Why does calling std::string.c_str() on a function that returns a string not work?

I have the following code:

std::string getString() {
    std::string str("hello");
    return str;
}

int main() {
    const char* cStr = getString().c_str();
    std::cout << cStr << std::endl; // this prints garbage
}

What I thought would happen is that getString() would return a copy of str (getString() returns by value); thus, the copy of str would stay "alive" in main() until main() returns. This would make cStr point to a valid memory location: the underlying char[] or char* (or whatever) of the copy of str returned by getString() which, remains in main().

However, this is obviously not the case, as the program outputs garbage. So, the question is, when is str destroyed, and why?

Solution

getString() would return a copy of str (getString() returns by value);

It's right.

thus, the copy of str would stay "alive" in main() until main() returns.

No, the returned copy is a temporary std::string, which will be destroyed at the end of the statement in which it was created, i.e. before std::cout << cStr << std::endl;. Then cStr becomes dangled, dereference on it leads to UB, anything is possible.

You can copy the returned temporary to a named variable, or bind it to a const lvalue-reference or rvalue-reference (the lifetime of the temporary will be extended until the reference goes out of scope). Such as:

std::string s1 = getString();    // s1 will be copy initialized from the temporary
const char* cStr1 = s1.c_str();
std::cout << cStr1 << std::endl; // safe

const std::string& s2 = getString(); // lifetime of temporary will be extended when bound to a const lvalue-reference
const char* cStr2 = s2.c_str();
std::cout << cStr2 << std::endl; // safe

std::string&& s3 = getString();  // similar with above
const char* cStr3 = s3.c_str();
std::cout << cStr3 << std::endl; // safe

Or use the pointer before the temporary gets destroyed. e.g.
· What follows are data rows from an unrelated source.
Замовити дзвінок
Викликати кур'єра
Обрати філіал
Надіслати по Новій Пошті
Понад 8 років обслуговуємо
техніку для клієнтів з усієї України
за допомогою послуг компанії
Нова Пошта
std::cout << getString().c_str() << std::endl;  // temporary gets destroyed after the full expression

Here is an explanation from [The.C++.Programming.Language.Special.Edition] 10.4.10 Temporary Objects [class.temp]]:

Unless bound to a reference or used to initialize a named object, a temporary object is destroyed at the end of the full expression in which it was created. A full expression is an expression that is not a subexpression of some other expression.
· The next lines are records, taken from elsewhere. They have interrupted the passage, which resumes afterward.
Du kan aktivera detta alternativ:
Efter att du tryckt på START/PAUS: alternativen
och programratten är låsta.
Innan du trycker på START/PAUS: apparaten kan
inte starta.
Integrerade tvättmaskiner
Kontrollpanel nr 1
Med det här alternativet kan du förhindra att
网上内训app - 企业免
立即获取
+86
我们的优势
The standard string class has a member function c_str() that returns a C-style, zero-terminated array of characters (§3.5.1, §20.4.1). Also, the operator + is defined to mean string concatenation. These are very useful facilities for strings . However, in combination they can cause obscure problems. For example:
void f(string& s1, string& s2, string& s3)
{

    const char* cs = (s1 + s2).c_str();
    cout << cs ;
    if (strlen(cs=(s2+s3).c_str())<8 && cs[0]==´a´) {
        // cs used here
    }

}
Probably, your first reaction is "but don’t do that," and I agree. However, such code does get written, so it is worth knowing how it is interpreted.

A temporary object of class string is created to hold s1 + s2 . Next, a pointer to a C-style string is extracted from that object. Then – at the end of the expression – the temporary object is deleted. Now, where was the C-style string allocated? Probably as part of the temporary object holding s1 + s2 , and that storage is not guaranteed to exist after that temporary is destroyed. Consequently, cs points to deallocated storage. The output operation cout << cs might work as expected, but that would be sheer luck. A compiler can detect and warn against many variants of this problem.